— start THE INPUT —

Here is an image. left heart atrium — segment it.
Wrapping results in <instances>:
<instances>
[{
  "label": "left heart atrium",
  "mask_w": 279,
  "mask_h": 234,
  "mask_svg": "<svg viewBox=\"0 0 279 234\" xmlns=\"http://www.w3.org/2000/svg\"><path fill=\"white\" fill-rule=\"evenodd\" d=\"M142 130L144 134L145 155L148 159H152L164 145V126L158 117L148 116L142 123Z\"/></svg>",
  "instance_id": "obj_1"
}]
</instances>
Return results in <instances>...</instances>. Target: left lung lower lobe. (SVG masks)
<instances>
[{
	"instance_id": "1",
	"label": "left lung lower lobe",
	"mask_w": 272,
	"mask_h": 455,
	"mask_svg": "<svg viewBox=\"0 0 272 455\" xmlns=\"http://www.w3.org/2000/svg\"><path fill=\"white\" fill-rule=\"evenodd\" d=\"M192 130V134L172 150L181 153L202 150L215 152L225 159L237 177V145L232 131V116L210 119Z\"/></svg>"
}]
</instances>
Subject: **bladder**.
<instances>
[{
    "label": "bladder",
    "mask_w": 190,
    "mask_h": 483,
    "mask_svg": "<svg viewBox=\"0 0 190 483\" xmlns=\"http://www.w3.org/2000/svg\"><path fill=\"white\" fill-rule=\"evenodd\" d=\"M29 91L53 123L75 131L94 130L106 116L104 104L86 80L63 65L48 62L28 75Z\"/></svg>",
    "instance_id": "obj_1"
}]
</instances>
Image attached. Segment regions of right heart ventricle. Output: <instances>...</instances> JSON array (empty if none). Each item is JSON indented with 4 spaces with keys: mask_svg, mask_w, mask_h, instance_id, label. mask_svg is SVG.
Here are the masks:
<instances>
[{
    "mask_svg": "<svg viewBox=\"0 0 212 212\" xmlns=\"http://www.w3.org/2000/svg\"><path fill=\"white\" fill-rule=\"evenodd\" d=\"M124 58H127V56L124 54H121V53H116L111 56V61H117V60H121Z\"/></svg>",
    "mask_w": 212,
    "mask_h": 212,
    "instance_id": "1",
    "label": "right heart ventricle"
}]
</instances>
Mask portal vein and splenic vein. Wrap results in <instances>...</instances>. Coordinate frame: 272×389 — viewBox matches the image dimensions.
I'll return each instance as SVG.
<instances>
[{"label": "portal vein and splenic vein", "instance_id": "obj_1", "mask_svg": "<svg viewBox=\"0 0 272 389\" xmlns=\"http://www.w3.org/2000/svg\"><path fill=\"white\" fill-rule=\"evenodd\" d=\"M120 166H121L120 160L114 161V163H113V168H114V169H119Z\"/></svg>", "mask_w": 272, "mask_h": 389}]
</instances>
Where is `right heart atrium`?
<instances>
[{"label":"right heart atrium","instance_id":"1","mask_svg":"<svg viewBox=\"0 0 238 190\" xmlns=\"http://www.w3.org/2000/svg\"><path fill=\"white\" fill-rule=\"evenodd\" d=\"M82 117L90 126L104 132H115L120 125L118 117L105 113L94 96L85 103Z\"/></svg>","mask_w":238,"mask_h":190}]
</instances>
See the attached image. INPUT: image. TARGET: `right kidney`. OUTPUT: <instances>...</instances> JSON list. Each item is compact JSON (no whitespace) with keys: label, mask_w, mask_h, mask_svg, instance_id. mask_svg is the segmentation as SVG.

— end THE INPUT —

Update the records above by changing "right kidney" to "left kidney" and leaving every other part of them as it is.

**FINAL RESULT:**
Here is an image. left heart atrium — segment it.
Wrapping results in <instances>:
<instances>
[{
  "label": "left heart atrium",
  "mask_w": 279,
  "mask_h": 234,
  "mask_svg": "<svg viewBox=\"0 0 279 234\" xmlns=\"http://www.w3.org/2000/svg\"><path fill=\"white\" fill-rule=\"evenodd\" d=\"M142 130L144 134L145 155L148 159H152L164 145V126L158 117L148 116L142 123Z\"/></svg>",
  "instance_id": "obj_1"
}]
</instances>
Return results in <instances>...</instances>. Target: left lung lower lobe. (SVG masks)
<instances>
[{
	"instance_id": "1",
	"label": "left lung lower lobe",
	"mask_w": 272,
	"mask_h": 455,
	"mask_svg": "<svg viewBox=\"0 0 272 455\" xmlns=\"http://www.w3.org/2000/svg\"><path fill=\"white\" fill-rule=\"evenodd\" d=\"M192 130V134L172 150L181 153L202 150L215 152L225 159L237 177V145L232 131V116L210 119Z\"/></svg>"
}]
</instances>
Subject: **bladder**.
<instances>
[{
    "label": "bladder",
    "mask_w": 190,
    "mask_h": 483,
    "mask_svg": "<svg viewBox=\"0 0 190 483\" xmlns=\"http://www.w3.org/2000/svg\"><path fill=\"white\" fill-rule=\"evenodd\" d=\"M29 91L53 123L75 131L94 130L106 116L104 104L86 80L63 65L48 62L28 75Z\"/></svg>",
    "instance_id": "obj_1"
}]
</instances>
Image attached. Segment regions of right heart ventricle. Output: <instances>...</instances> JSON array (empty if none). Each item is JSON indented with 4 spaces with keys: mask_svg, mask_w, mask_h, instance_id, label. mask_svg is SVG.
Here are the masks:
<instances>
[{
    "mask_svg": "<svg viewBox=\"0 0 212 212\" xmlns=\"http://www.w3.org/2000/svg\"><path fill=\"white\" fill-rule=\"evenodd\" d=\"M124 58H127V56L124 54H121V53H116L111 56V61H117V60H121Z\"/></svg>",
    "mask_w": 212,
    "mask_h": 212,
    "instance_id": "1",
    "label": "right heart ventricle"
}]
</instances>
Mask portal vein and splenic vein. Wrap results in <instances>...</instances>. Coordinate frame: 272×389 — viewBox matches the image dimensions.
I'll return each instance as SVG.
<instances>
[{"label": "portal vein and splenic vein", "instance_id": "obj_1", "mask_svg": "<svg viewBox=\"0 0 272 389\" xmlns=\"http://www.w3.org/2000/svg\"><path fill=\"white\" fill-rule=\"evenodd\" d=\"M120 166H121L120 160L114 161V163H113V168H114V169H119Z\"/></svg>", "mask_w": 272, "mask_h": 389}]
</instances>
Where is `right heart atrium`?
<instances>
[{"label":"right heart atrium","instance_id":"1","mask_svg":"<svg viewBox=\"0 0 238 190\" xmlns=\"http://www.w3.org/2000/svg\"><path fill=\"white\" fill-rule=\"evenodd\" d=\"M82 117L90 126L104 132H115L120 125L118 117L105 113L94 96L85 103Z\"/></svg>","mask_w":238,"mask_h":190}]
</instances>
See the attached image. INPUT: image. TARGET: `left kidney`. OUTPUT: <instances>...</instances> JSON list. Each item is compact JSON (no whitespace) with keys: label, mask_w, mask_h, mask_svg, instance_id. mask_svg is the segmentation as SVG.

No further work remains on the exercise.